Following the usability tests, a redesign was proposed to simplify the experience, reduce errors, and improve the understanding of the payment flow. The goal was to align the system with the real logic of in-store employees, avoiding confusions that led to cognitive overload and the need for extra training.

The strategy was based on the data–insight–action matrix, prioritizing changes on three fronts:

Clarity in language and visual hierarchy.
Restructuring flows to integrate them progressively.
Useful feedback and validations at the right moment.

IKEA Family Prices

Group all cards linked to IKEA Family in a single block, clearly indicating that Ventajon also applies.
Clear visual differentiation between cards: icons + colors + explanatory text.
Add a clarifying tooltip under the selector to directly explain equivalences.

One Card Payment - Multicard Payment

Change labels to use clearer and more natural language for collaborators:
- “One card payment” instead of “Pay Total.”
Adjust the flow so that error messages related to financing appear only after defining installments, avoiding confusion.

Payment in terms and Minimum amount

Introduce “Payment in terms” as a sub-option within the flow, so it is perceived as a natural part and not a parallel process.
Add a visual summary of installments and terms on screen, reducing scrolling and improving comprehension.
Reorder validations so they only appear once the user has defined installments.
Introduce a tooltip with the title “Minimum amount IF”, also specifying its equivalent in Ventajon.
The tooltip also includes the equivalent reference for Ventajon, preventing it from being perceived as an IF-only requirement.
The minimum amount appears in context, at the same point where payment decisions are made, not only in a generic modal.
Adjust copy so it is clear that financing is naturally integrated into the regular payment flow.

🚀 Launch

During the launch, 3 key meetings were held with national and international teams, where progress, learnings, and perspectives were shared.

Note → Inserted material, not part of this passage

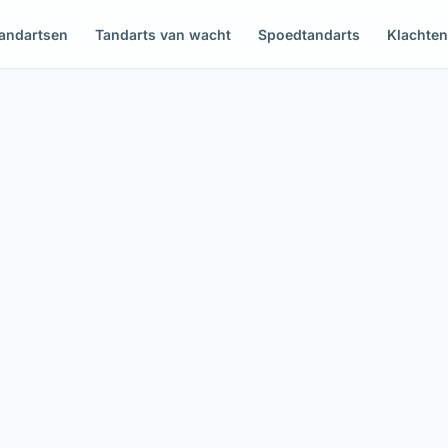
andartsen
Tandarts van wacht
Spoedtandarts
Klachte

These sessions helped align objectives, identify new opportunities for improvement, and gather best practices that can be applied to future projects.

The exchange of experiences with different teams provided cultural and methodological richness, strengthening the product’s global vision and generating a more solid framework for upcoming challenges.

✅ Outcome & Impact

Product

Usability testing made it possible to identify critical comprehension issues before launch, preventing checkout errors and reducing costs associated with rework and post-launch training.
Redesign decisions were based on real usage data rather than assumptions.

Organization

This was the first usability test ever conducted within the company. Its success established user research as a core part of the design process, setting a new internal standard for future projects.

Internal Teams

The process aligned design, business, and technology teams, replacing subjective opinions with objective evidence and enabling shared decision-making.

End Users (Store Employees)

Direct participation in testing increased trust in the tool and supported adoption, reducing friction and training needs.

👩🏻‍🏫 Key Learnings

This project consolidated a way of working grounded in structured research, traceability, and informed decision-making, particularly relevant in contexts where product errors have a direct operational impact.

I deepened my use of documentation as a strategic tool, adapting the level of detail and format to the type of project and the needs of different stakeholders.
I strengthened my ability to synthesize large volumes of information (observations, qualitative data, and testing results) into clear, actionable insights.
I worked with an iterative analysis approach, integrating continuous feedback and successive validations to refine the solution without losing design coherence.
I improved how results are communicated to stakeholders, translating research findings into clear implications for business, design, and decision-making.
I consolidated a risk-reduction–oriented methodology, prioritizing evidence over assumptions before scaling.

The project reinforced the idea that the value of design lies not only in the final interface, but in the ability to structure, validate, and clearly communicate complex decisions in a measurable way.